Robią furorę wśród mieszkańców, a znaleźć je można w miejscach, które niegdyś były ważne dla miasta i Pomorza Zachodniego. Mowa o Gryfikach, czyli najnowszej atrakcji turystycznej Stargardu. „Mamy nadzieję, że projekt będzie się rozwijać. Chcemy, żeby było ich bardzo dużo” – mówi Joanna Fijałkowska z Muzeum Archeologiczno-Historycznego w Stargardzie.
Stargardzkie Stare Miasto „opanowało” kilkanaście niewielkich Gryfików, które są częścią nowego szlaku historycznego „Ocalić od zapomnienia”. Pierwszy stanął przy placu Ducha Świętego, a ostatni – na terenie Zintegrowanego Centrum Przesiadkowego.
– W tej chwili mamy 16 Gryfików. Umieszczone są głównie w obrębie Starego Miasta. Każdy z nich stoi w miejscu, które dzisiaj już nie istnieje, ale jest istotne dla historii naszego miasta oraz Pomorza Zachodniego. To między innymi Dom Kata, Kirkut Żydowski, teren dawnego grodu i wojny pszennej – opowiada Joanna Fijałkowska.
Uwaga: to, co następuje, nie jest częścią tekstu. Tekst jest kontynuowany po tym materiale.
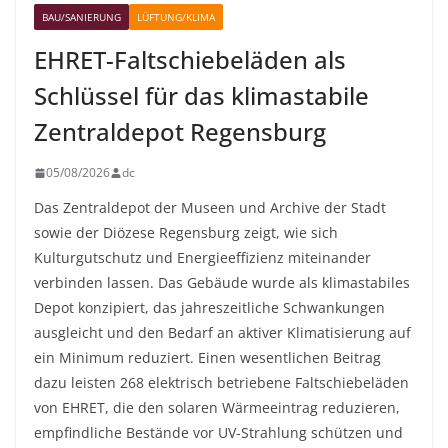
BAU/SANIERUNG
LÜFTUNG/KLIMA
EHRET-Faltschiebeläden als
Schlüssel für das klimastabile
Zentraldepot Regensburg
05/08/2026
dc
Das Zentraldepot der Museen und Archive der Stadt
sowie der Diözese Regensburg zeigt, wie sich
Kulturgutschutz und Energieeffizienz miteinander
verbinden lassen. Das Gebäude wurde als klimastabiles
Depot konzipiert, das jahreszeitliche Schwankungen
ausgleicht und den Bedarf an aktiver Klimatisierung auf
ein Minimum reduziert. Einen wesentlichen Beitrag
dazu leisten 268 elektrisch betriebene Faltschiebeläden
von EHRET, die den solaren Wärmeeintrag reduzieren,
empfindliche Bestände vor UV-Strahlung schützen und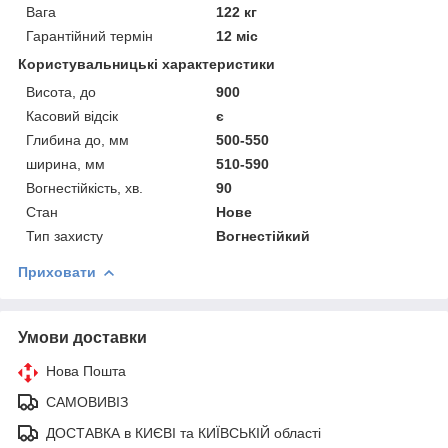
Вага
122 кг
Гарантійний термін
12 міс
Користувальницькі характеристики
Висота, до
900
Касовий відсік
є
Глибина до, мм
500-550
ширина, мм
510-590
Вогнестійкість, хв.
90
Стан
Нове
Тип захисту
Вогнестійкий
Приховати
Умови доставки
Нова Пошта
САМОВИВІЗ
ДОСТАВКА в КИЄВІ та КИЇВСЬКІЙ області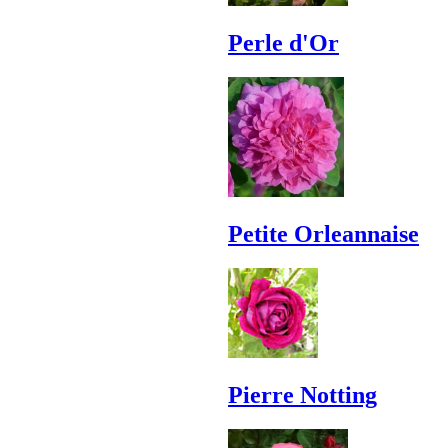
Perle d'Or
Petite Orleannaise
Pierre Notting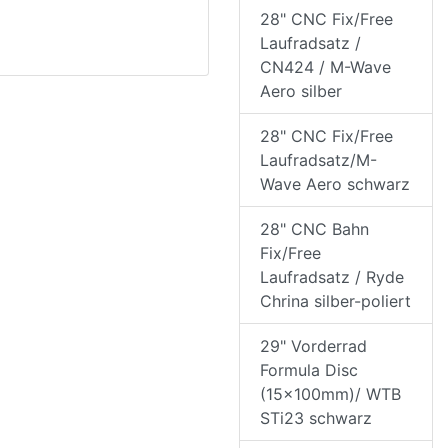
28" CNC Fix/Free
Laufradsatz /
CN424 / M-Wave
Aero silber
28" CNC Fix/Free
Laufradsatz/M-
Wave Aero schwarz
28" CNC Bahn
Fix/Free
Laufradsatz / Ryde
Chrina silber-poliert
29" Vorderrad
Formula Disc
(15x100mm)/ WTB
STi23 schwarz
Rzeźby powstały w Pracowni Rzeźbiarsko-Odlewniczej Garstka Studio w Szymanowie. Wykonane zostały z wosku utraconego, mosiądzu, brązu. Nawiązują do mitycznego Gryfa, którego znaleźć można w herbie Stargardu, gdzie dumnie pręży się i „pilnuje” miasta.
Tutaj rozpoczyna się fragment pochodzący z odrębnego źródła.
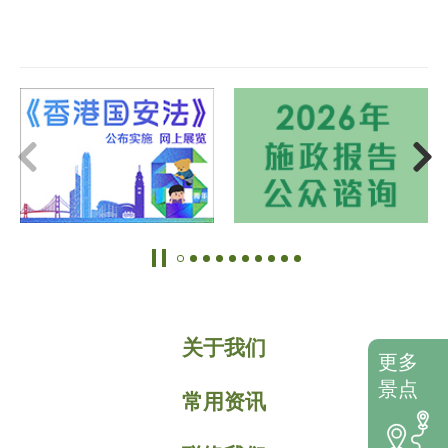
关于我们
更多
景点
常用资讯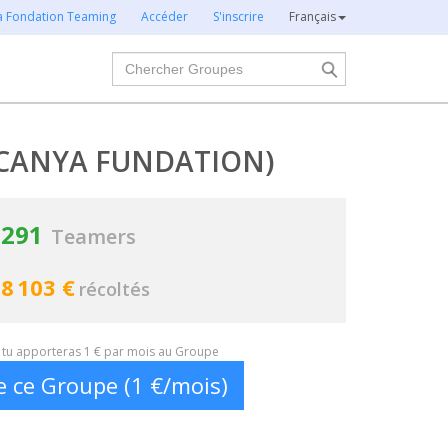
la Fondation Teaming
Accéder
S'inscrire
Français
Chercher
(CANYA FUNDATION)
291
Teamers
8 103 €
récoltés
t, tu apporteras 1 € par mois au Groupe
e ce Groupe (1 €/mois)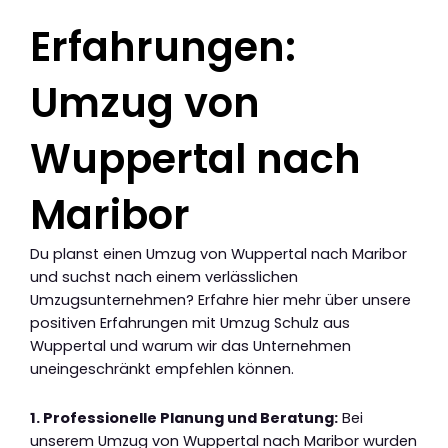
Erfahrungen:
Umzug von
Wuppertal nach
Maribor
Du planst einen Umzug von Wuppertal nach Maribor
und suchst nach einem verlässlichen
Umzugsunternehmen? Erfahre hier mehr über unsere
positiven Erfahrungen mit Umzug Schulz aus
Wuppertal und warum wir das Unternehmen
uneingeschränkt empfehlen können.
1. Professionelle Planung und Beratung:
Bei
unserem Umzug von Wuppertal nach Maribor wurden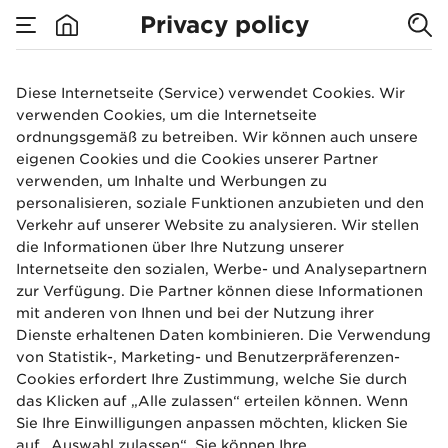
Privacy policy
Privacy policy
Diese Internetseite (Service) verwendet Cookies. Wir
verwenden Cookies, um die Internetseite
ordnungsgemäß zu betreiben. Wir können auch unsere
eigenen Cookies und die Cookies unserer Partner
verwenden, um Inhalte und Werbungen zu
personalisieren, soziale Funktionen anzubieten und den
Verkehr auf unserer Website zu analysieren. Wir stellen
die Informationen über Ihre Nutzung unserer
Internetseite den sozialen, Werbe- und Analysepartnern
zur Verfügung. Die Partner können diese Informationen
mit anderen von Ihnen und bei der Nutzung ihrer
Dienste erhaltenen Daten kombinieren. Die Verwendung
von Statistik-, Marketing- und Benutzerpräferenzen-
Cookies erfordert Ihre Zustimmung, welche Sie durch
das Klicken auf „Alle zulassen“ erteilen können. Wenn
Sie Ihre Einwilligungen anpassen möchten, klicken Sie
auf „Auswahl zulassen“. Sie können Ihre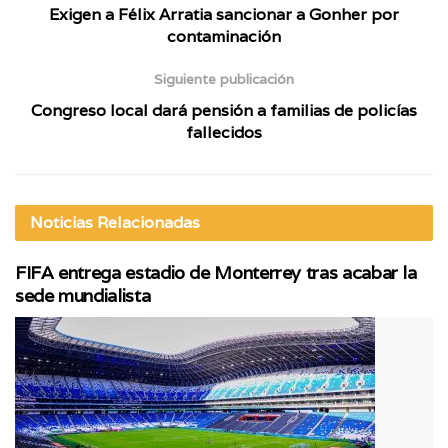
Exigen a Félix Arratia sancionar a Gonher por
contaminación
Siguiente publicación
Congreso local dará pensión a familias de policías
fallecidos
Noticias
Relacionadas
FIFA entrega estadio de Monterrey tras acabar la
sede mundialista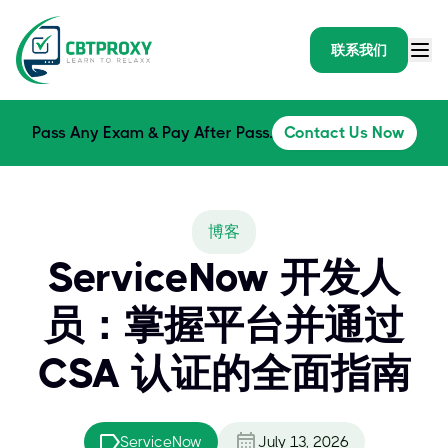
联系我们
Pass Any Exam & Pay After Pass.
Contact Us Now
博客
ServiceNow 开发人
员：掌握平台并通过
CSA 认证的全面指南
ServiceNow
July 13, 2026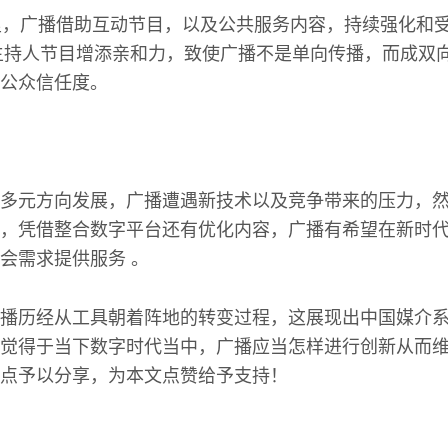
里，广播借助互动节目，以及公共服务内容，持续强化和
代主持人节目增添亲和力，致使广播不是单向传播，而成双
公众信任度。
多元方向发展，广播遭遇新技术以及竞争带来的压力，然
，凭借整合数字平台还有优化内容，广播有希望在新时
会需求提供服务 。
播历经从工具朝着阵地的转变过程，这展现出中国媒介
觉得于当下数字时代当中，广播应当怎样进行创新从而
点予以分享，为本文点赞给予支持！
– Reakcje stargardzian są bardzo pozytywne. Już pierwszego dnia skradły serca mieszkańców. Przy każdym Gryfiku jest tabliczka z kodem QR, który kieruje nas na stronę z historią o każdym Gryfiku oraz miejscu, które znajdował się w ich miejscu. Do przejścia szlaku wystarczy smartfon lub tablet z czytnikiem kodów QR i dostępem do internetu – dodaje Joanna Fijałkowska.
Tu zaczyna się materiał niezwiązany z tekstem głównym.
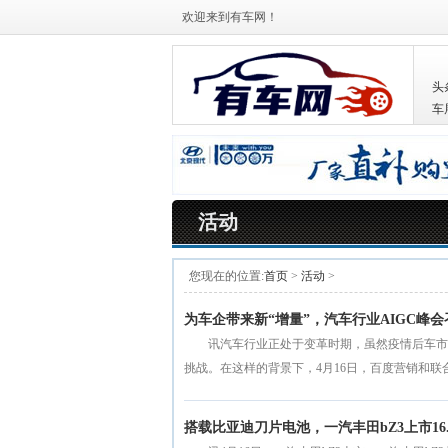
欢迎来到有车网！
头
车
活动
您现在的位置:
首页
>
活动
>
为车企带来新“增量”，汽车行业AIGC峰会
讯汽车行业正处于变革时期，虽然疫情后车市
挑战。在这样的背景下，4月16日，百度营销和联合主
搭载比亚迪刀片电池，一汽丰田bZ3上市16.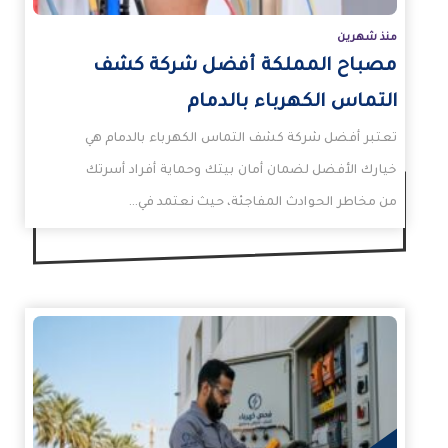
منذ شهرين
مصباح المملكة أفضل شركة كشف
التماس الكهرباء بالدمام
تعتبر أفضل شركة كشف التماس الكهرباء بالدمام هي
خيارك الأفضل لضمان أمان بيتك وحماية أفراد أسرتك
من مخاطر الحوادث المفاجئة، حيث نعتمد في…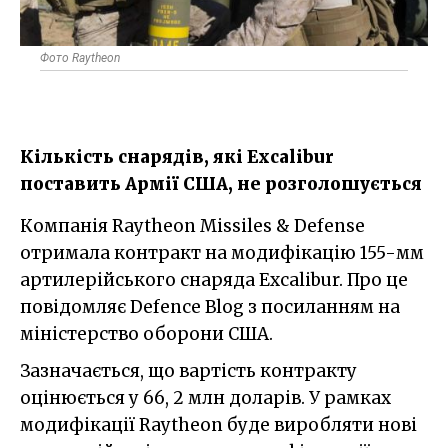
Фото Raytheon
Кількість снарядів, які Excalibur
поставить Армії США, не розголошується
Компанія Raytheon Missiles & Defense
отримала контракт на модифікацію 155-мм
артилерійського снаряда Excalibur. Про це
повідомляє Defence Blog з посиланням на
міністерство оборони США.
Зазначається, що вартість контракту
оцінюється у 66, 2 млн доларів. У рамках
модифікації Raytheon буде виробляти нові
Za wytyczenie szlaku „Ocalić od zapomnienia” oraz powstanie Gryfików odpowiedzialne są miasto, stargardzkie Muzeum Archeologiczno-Historyczne (opracowanie historii i wyglądu rzeźb) oraz Stargardzkie Centrum Nauki „Filary” (organizacja festynu, który zainaugurował projekt).
– Mamy nadzieję, że projekt będzie się rozwijał. Chcemy, aby Gryfików było bardzo dużo, ponieważ tyle właśnie jest miejsc wartych od ocalenia – podkreśla nasza rozmówczyni.